Le retrait de Visa et de Mastercard de Russie à la suite de l'invasion de l'Ukraine signifie que les Russes possédant des cartes émises par ces sociétés ne peuvent plus les utiliser à l'étranger. Aujourd'hui, il semble que l'alternative Mir de la Russie soit également prise pour cible par l'Occident.

  • Les cartes Mir peuvent encore être utilisées dans certains pays où les Russes voyagent fréquemment, notamment la Turquie et l'Égypte. Toutefois, cette semaine, il est apparu que plusieurs hôtels en Turquie ont cessé d'accepter les paiements par Mir. Il est possible que cette décision soit due à la pression exercée par les États-Unis et l'Union européenne. Selon le Financial Times , les gouvernements occidentaux ont intensifié la pression sur les banques turques pour les obliger à refuser de réduire les opérations du système de paiement russe.
  • À l'heure actuelle, l'opérateur de Mir, le National Payment Card System, n'est soumis à aucune restriction. Cependant, la semaine dernière, son directeur, Vladimir Komlev, a été visé par des sanctions. Les autorités américaines ont également mis en garde les organisations financières de pays tiers contre le développement de leur coopération avec Mir.
  • Après le début de la guerre, de nombreux Russes ont ouvert des comptes en Turquie et dans les pays de l'ex-Union soviétique afin d'obtenir des cartes bancaires Mastercard et Visa qu'ils pourraient utiliser à l'étranger. Il est probable que cela devienne plus difficile. L'Ouzbékistan, par exemple, a renforcé les règles permettant aux non-résidents d'ouvrir des comptes bancaires.

Pourquoi le monde doit-il s'en préoccuper ?

Si les touristes russes ne peuvent plus utiliser Mir à l'étranger, nombre d'entre eux n'auront d'autre choix que d'utiliser de l'argent liquide dans des destinations comme l'Égypte et la Turquie.

Les Russes attendent l'arrivée de l'iPhone 14

Le nouvel iPhone d'Apple - l'iPhone 14 - a été mis en vente dans les magasins américains vendredi. Même si le produit phare de l'entreprise n'est pas officiellement disponible en Russie, il arrivera tout de même dans le pays par le biais du système dit d'importations parallèles. En outre, la force du rouble a entraîné une augmentation significative des précommandes de l'iPhone 14.
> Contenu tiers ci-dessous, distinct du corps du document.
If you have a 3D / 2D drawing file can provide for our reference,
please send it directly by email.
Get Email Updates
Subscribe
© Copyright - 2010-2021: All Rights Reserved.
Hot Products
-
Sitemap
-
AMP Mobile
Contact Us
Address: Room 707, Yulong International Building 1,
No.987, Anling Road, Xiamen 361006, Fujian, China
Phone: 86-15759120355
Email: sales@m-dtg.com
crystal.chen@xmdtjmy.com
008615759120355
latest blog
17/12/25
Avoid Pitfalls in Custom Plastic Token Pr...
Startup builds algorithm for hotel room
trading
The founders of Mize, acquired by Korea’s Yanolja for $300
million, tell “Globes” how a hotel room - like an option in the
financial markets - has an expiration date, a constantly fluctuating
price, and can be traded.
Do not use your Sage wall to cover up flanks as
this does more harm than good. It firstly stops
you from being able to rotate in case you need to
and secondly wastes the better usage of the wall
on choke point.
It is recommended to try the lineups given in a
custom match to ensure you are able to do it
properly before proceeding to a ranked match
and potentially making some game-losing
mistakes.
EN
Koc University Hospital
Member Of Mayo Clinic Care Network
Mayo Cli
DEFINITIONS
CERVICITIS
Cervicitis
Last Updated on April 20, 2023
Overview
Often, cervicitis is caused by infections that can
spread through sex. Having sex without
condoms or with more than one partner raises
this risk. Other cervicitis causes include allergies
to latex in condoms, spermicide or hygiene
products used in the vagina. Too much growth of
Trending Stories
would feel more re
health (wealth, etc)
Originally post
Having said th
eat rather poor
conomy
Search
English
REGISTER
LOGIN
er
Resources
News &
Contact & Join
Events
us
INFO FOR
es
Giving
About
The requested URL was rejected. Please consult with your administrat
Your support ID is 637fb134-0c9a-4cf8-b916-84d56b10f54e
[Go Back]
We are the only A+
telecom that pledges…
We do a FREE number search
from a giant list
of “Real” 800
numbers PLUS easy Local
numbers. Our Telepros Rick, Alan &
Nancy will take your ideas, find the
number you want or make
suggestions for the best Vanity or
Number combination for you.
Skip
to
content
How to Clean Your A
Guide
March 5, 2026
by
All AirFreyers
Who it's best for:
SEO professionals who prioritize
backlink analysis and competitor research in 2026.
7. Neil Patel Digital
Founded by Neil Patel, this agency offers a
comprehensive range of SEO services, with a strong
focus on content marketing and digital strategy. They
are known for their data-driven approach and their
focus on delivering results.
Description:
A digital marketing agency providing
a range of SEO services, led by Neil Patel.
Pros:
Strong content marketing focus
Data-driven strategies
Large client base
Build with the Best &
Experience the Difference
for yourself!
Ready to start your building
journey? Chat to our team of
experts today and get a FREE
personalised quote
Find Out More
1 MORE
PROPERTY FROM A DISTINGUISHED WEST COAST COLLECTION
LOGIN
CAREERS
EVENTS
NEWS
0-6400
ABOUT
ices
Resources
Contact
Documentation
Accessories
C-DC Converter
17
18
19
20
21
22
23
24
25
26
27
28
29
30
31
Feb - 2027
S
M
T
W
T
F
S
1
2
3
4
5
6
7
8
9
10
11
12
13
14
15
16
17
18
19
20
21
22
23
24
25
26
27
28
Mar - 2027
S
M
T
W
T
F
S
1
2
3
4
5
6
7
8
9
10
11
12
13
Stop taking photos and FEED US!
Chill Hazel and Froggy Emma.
  • Officiellement, Apple a cessé ses activités en Russie et ne fournit pas de produits à ce pays. Malgré cela, les détaillants russes continueront de stocker les nouveaux iPhones, car le système d'importation parallèle permet aux entreprises russes d'importer des marchandises sans l'accord du détenteur des droits d'auteur. Ces importations se font par l'intermédiaire de pays tiers, généralement des nations post-soviétiques voisines.
  • Les autorités russes fondent de grands espoirs sur les importations parallèles, qu'elles pensent pouvoir protéger contre les pénuries de marques occidentales. Mais ce système ne permet pas de s'approvisionner à grande échelle.
  • Les acheteurs potentiels d'iPhones sont encore plus nombreux que pour le nouvel iPhone d'Apple il y a un an. Par exemple, l'opérateur de téléphonie mobile MTS a déclaré avoir reçu 2,5 fois plus de précommandes d'iPhones que l'année dernière, a rapporté Kommersant.
  • La raison probable de cet intérêt est la force du rouble, qui fait que le prix local de l'iPhone 14 n'est pas beaucoup plus élevé que celui des versions précédentes. Par exemple, un nouvel iPhone 14 coûte 84 990 roubles. L'iPhone 13 avec la même mémoire coûtait 79 990 roubles en 2021. Le prix officiel d'Apple de 799 dollars reste inchangé.

Pourquoi le monde doit-il s'en préoccuper ?

Grâce à la force du rouble et au succès du système d'importations parallèles mis en place par le gouvernement, les consommateurs russes ont toujours accès aux produits occidentaux les plus populaires.